Prodigal in his charities, riotous in his very austerities, his tenderness towards the animals seems like the overflowing of a finely sensitive and artistic nature. With Thoreau one feels in the presence of a more tranquil, more self-contained spirit; his affection is the affection of a kindly scientist who is intensely interested in the ways and habits of birds, beasts, and fishes; one who does not give them the surplus of the love he bears towards his fellow-men so much as a care and love which he does not extend so freely towards his fellows. I do not mean that he was apathetic, especially when his fellow-creatures were in trouble; his eloquent defence of John Brown, his kindliness towards simple folk, are sufficient testimony on this score.
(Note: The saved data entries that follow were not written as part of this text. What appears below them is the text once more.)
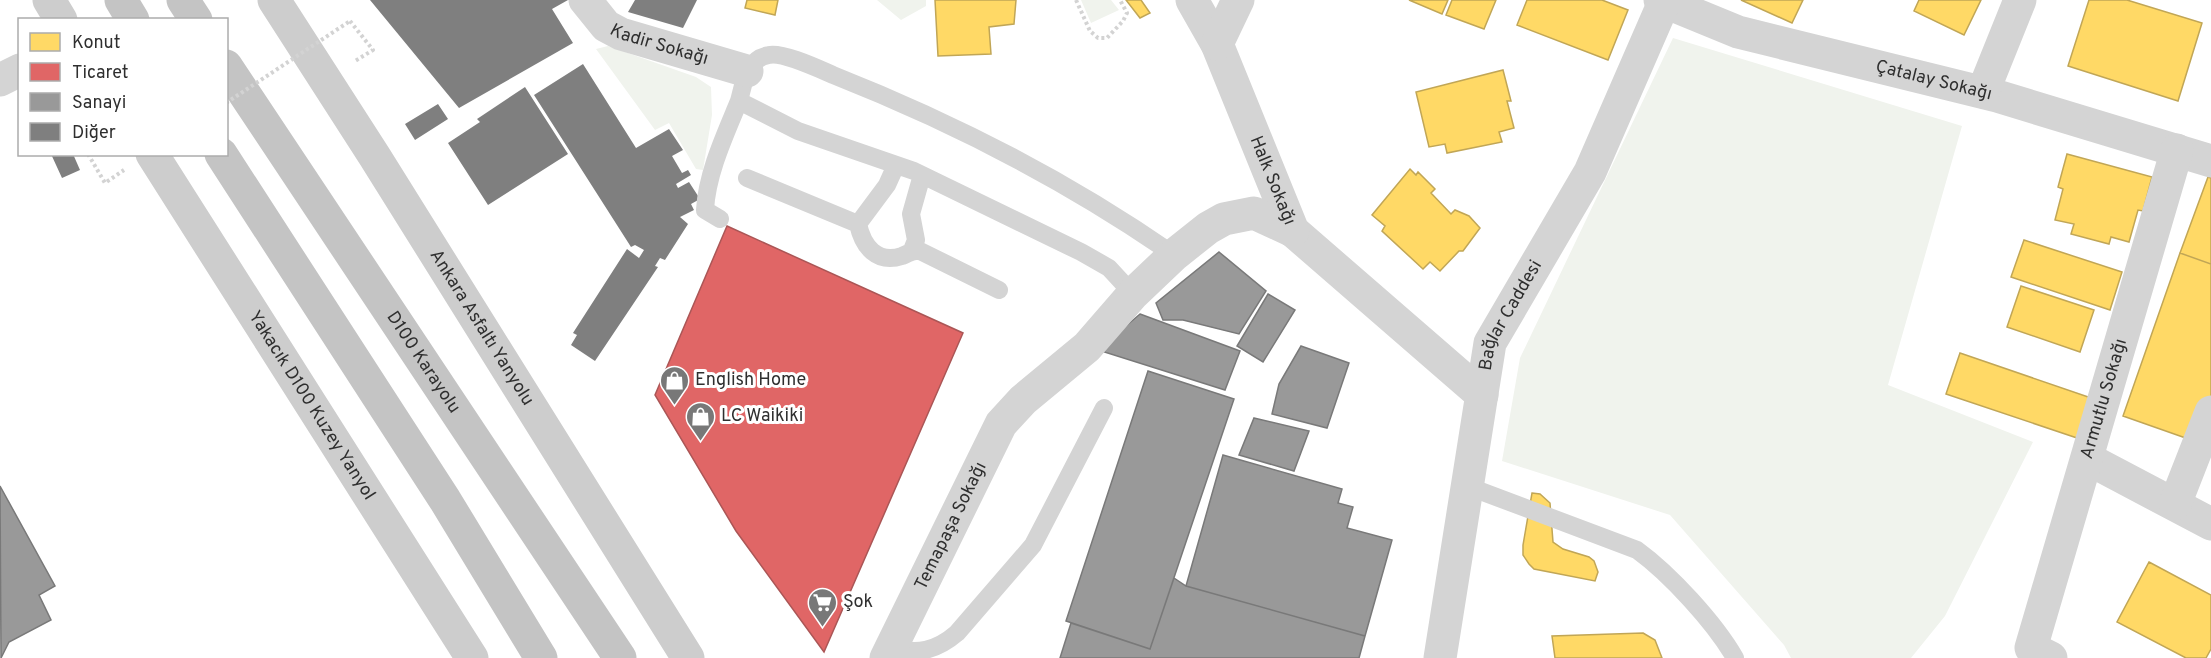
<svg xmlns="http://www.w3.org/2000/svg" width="2211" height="658" viewBox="0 0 2211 658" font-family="Overpass,sans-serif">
<rect width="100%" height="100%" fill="#fff"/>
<path fill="#f0f3ed" d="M877,0H926V6L901,20Z
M1081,0H1111L1119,10L1091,23Z
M1673,38L1962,126L1888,385L2033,442L1945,616L1911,658H1791L1784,645L1670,515L1502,461L1520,358Z
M608,46L696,77L711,87L712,115L703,170L696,169L669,123L655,130L596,49Z"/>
<path fill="#ffd966" stroke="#c1a656" stroke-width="1.5" d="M747,0H778L775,15L745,8Z
M935,0H1016L1014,24L989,27L991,54L938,56Z
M1126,0H1141L1150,13L1140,18Z
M1409,0H1448L1442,14Z
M1452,0H1496L1484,29L1446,15Z
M1527,0H1602L1628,10L1608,60L1517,25Z
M1741,0H1803L1792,23Z
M1919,0H1981L1964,35L1914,11Z
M2089,0H2127L2202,23L2178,101L2068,66Z
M1503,70L1511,101H1507L1514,128L1499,132L1502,142L1447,153L1445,144L1429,147L1416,92Z
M2067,154L2152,177L2143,211L2138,210L2129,242L2111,237L2109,244L2071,234L2074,224L2055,220L2063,189L2058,187Z
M1410,169L1416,175L1418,172L1435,189L1431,193L1451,214L1455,210L1469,216L1480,228L1463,251H1459L1440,271L1430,262L1423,269L1382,231L1385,226L1372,215Z
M2208,177L2211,178V264L2180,253Z
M2024,240L2122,272L2110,310L2011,277Z
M2180,253L2211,264V402L2197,442L2123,416Z
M2021,286L2094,310L2080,352L2007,327Z
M760,288L873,330L863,355L862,366L812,495L776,480L759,479L772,460L739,444L727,445L754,411L713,393Z
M1960,353L2097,400L2083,440L1946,394Z
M1532,493L1540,494L1550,503L1553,542L1563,549L1589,557L1594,561L1598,572L1595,581L1534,569L1529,564L1523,555V545Z
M2149,562L2211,595V649L2206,658H2186L2117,622Z
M1643,633L1655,640L1662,658H1555L1552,636Z"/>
<path fill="#e06666" stroke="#ab5656" stroke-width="1.5" d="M727,226L963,333L824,652L736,531L655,395Z"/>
<path fill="#999" stroke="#797979" stroke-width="1.5" d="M1219,252L1266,291L1239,334L1183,320H1163L1156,303Z
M1268,294L1295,310L1263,362L1237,346Z
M1140,314L1240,351L1225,390L1098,350Z
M1301,346L1349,363L1327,428L1272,414L1279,384Z
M1148,371L1234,399L1150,649L1066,621Z
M1254,418L1309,431L1294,471L1239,455Z
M1223,455L1342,489L1338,503L1353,507L1347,528L1392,540L1365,636L1186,586Z
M0,486L55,586L39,595L51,620L9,642L1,658Z
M1174,578L1186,586L1365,636L1359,658H1060L1071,623L1150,649Z"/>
<path fill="#7f7f7f" d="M370,0H568L552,9L573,43L459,108Z
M635,0H697L683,28L628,12Z
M583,64L636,148L669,129L683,150L672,156L682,173L688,170L691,175L676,184L678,188L689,182L700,199L691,204L694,210L680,217L688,224L665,260L660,258L655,266L658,267L595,361L571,345L577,335L573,333L627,249L639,258L644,250L635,245L631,247L534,95Z
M525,87L568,154L488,205L448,143L480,122L477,119Z
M438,104L448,119L415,140L405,124Z
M51,154H73L80,170L62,178Z"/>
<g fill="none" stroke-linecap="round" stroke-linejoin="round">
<path stroke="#d3d3d3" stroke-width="4" stroke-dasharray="3 3" stroke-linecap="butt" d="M1076,0L1090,31L1098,38H1107L1123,21L1127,13L1120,0
M350,21L373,50L355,61
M88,154L105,183L124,170"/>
<path stroke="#d4d4d4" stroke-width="18" d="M747,178L858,224C863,247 877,264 902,256C910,253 912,250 920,251L999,290
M720,219L705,210C707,173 725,135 739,101
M858,224L887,185L896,165
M912,250L916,240L911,214L922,175
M1133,294L1109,268L1081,252L914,171L798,131L739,101C744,83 746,59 769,55C783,52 819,69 833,75C952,122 1069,182 1174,255
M1467,486L1637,550C1670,574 1715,623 1735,658
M891,647C917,655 936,651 957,633L1033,545L1104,408"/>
<g stroke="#d4d4d4" stroke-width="33">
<path id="s1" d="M585,0L606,26L621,34L747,71"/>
<path id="s2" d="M1192,0L1217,44L1293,231L1482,395"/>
<path id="s3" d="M1660,0L1738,32L1997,96L2211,161"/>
<path d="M1217,44L1238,0"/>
<path d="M1983,92L2020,0"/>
<path d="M2088,459L2211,524"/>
<path d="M2175,504L2211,412"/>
<path id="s4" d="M886,658L1001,424L1023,400L1087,347L1133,294L1174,255L1208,228L1224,219L1254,213L1293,231"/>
<path id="s5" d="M2051,658L2031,648L2177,150"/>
</g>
<g stroke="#d4d4d4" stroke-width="33">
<path d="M0,80L20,70"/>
<path id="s6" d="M1440,658L1490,343L1590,172L1665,0"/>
</g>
<g stroke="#cdcdcd" stroke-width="33">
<path d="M49,0L61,20"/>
<path id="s7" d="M274,0L375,157L688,658"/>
<path id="s8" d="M152,154L472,658"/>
</g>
<g stroke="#c4c4c4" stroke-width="33">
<path d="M121,0L133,20"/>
<path d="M183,0L196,20"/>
<path id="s9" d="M226,66L620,658"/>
<path d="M221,154L445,500L541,658"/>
</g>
<path stroke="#d3d3d3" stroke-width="4" stroke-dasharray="3 3" stroke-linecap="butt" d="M226,103L350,21"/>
</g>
<defs>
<symbol id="shop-pin" viewBox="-11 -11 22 30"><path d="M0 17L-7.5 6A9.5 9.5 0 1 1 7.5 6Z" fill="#787878" stroke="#fff"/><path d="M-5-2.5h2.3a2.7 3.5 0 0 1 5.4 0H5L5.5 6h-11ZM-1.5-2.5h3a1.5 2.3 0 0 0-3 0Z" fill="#fff"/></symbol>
<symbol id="supermarket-pin" viewBox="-11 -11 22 30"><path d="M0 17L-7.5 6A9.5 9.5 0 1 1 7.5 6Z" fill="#787878" stroke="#fff"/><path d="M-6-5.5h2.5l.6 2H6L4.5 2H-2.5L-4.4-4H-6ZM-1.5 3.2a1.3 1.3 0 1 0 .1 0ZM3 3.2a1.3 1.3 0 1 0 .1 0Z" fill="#fff"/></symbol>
</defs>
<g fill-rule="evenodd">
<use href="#shop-pin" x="658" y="364" width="33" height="45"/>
<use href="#shop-pin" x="684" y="400" width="33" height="45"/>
<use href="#supermarket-pin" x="806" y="586" width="33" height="45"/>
</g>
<g text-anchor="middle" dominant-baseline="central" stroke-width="6" stroke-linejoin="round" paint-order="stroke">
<g font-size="18" fill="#2f2f2f" stroke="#fff">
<text stroke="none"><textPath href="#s1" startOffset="90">Kadir Sokağı</textPath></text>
<text stroke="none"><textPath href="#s3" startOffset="286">Çatalay Sokağı</textPath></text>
<text stroke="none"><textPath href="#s2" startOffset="198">Halk Sokağı</textPath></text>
<text stroke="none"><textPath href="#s6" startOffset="352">Bağlar Caddesi</textPath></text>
<text stroke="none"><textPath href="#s7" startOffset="388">Ankara Asfaltı Yanyolu</textPath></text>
<text stroke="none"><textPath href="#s9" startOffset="356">D100 Karayolu</textPath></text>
<text stroke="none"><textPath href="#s5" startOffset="282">Armutlu Sokağı</textPath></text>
<text stroke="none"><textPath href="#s8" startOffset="298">Yakacık D100 Kuzey Yanyol</textPath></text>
<text stroke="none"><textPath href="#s4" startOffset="147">Temapaşa Sokağı</textPath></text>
</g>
<g font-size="18" fill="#2f2f2f" stroke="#fff" text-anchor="start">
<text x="695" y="380">English Home</text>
<text x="721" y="416">LC Waikiki</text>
<text x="843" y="602">Şok</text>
</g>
</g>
<rect x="18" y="18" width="210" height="138" fill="#ffffff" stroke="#acacac" stroke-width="1.5"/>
<rect x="30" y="33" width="30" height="18" fill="#ffd966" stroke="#acacac" stroke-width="1.5"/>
<text x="72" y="48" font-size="18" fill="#2f2f2f">Konut</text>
<rect x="30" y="63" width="30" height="18" fill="#e06666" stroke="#acacac" stroke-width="1.5"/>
<text x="72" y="78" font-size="18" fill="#2f2f2f">Ticaret</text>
<rect x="30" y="93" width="30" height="18" fill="#999999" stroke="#acacac" stroke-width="1.5"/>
<text x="72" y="108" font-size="18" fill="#2f2f2f">Sanayi</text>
<rect x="30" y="123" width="30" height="18" fill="#7f7f7f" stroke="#acacac" stroke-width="1.5"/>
<text x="72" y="138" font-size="18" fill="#2f2f2f">Diğer</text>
</svg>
But on the whole his interest in men and women was an abstract kind of interest; he showed none of the personal curiosity and eager inquisitiveness about them that he showed towards the denizens of the woods and streams. And if you are not heartily interested in your fellow-men you will not love them very deeply.
I am not sure that Hawthorne was so far out in his
characterization “Donatello”—the creature half-animal, half-man, which he says was suggested by Thoreau. It does not pretend to realize all his characteristics, nor do justice to his fine qualities. None the less in its picture of a man with a flavour of the wild and untameable about him—whose uncivilized nature brings him into a close and vital intimacy with the animal world, we detect a real psychological affinity with Thoreau. May not Thoreau’s energetic rebukes of the evils of civilization have received an added zest from his instinctive repugnance to many of the civilized amenities valued by the majority?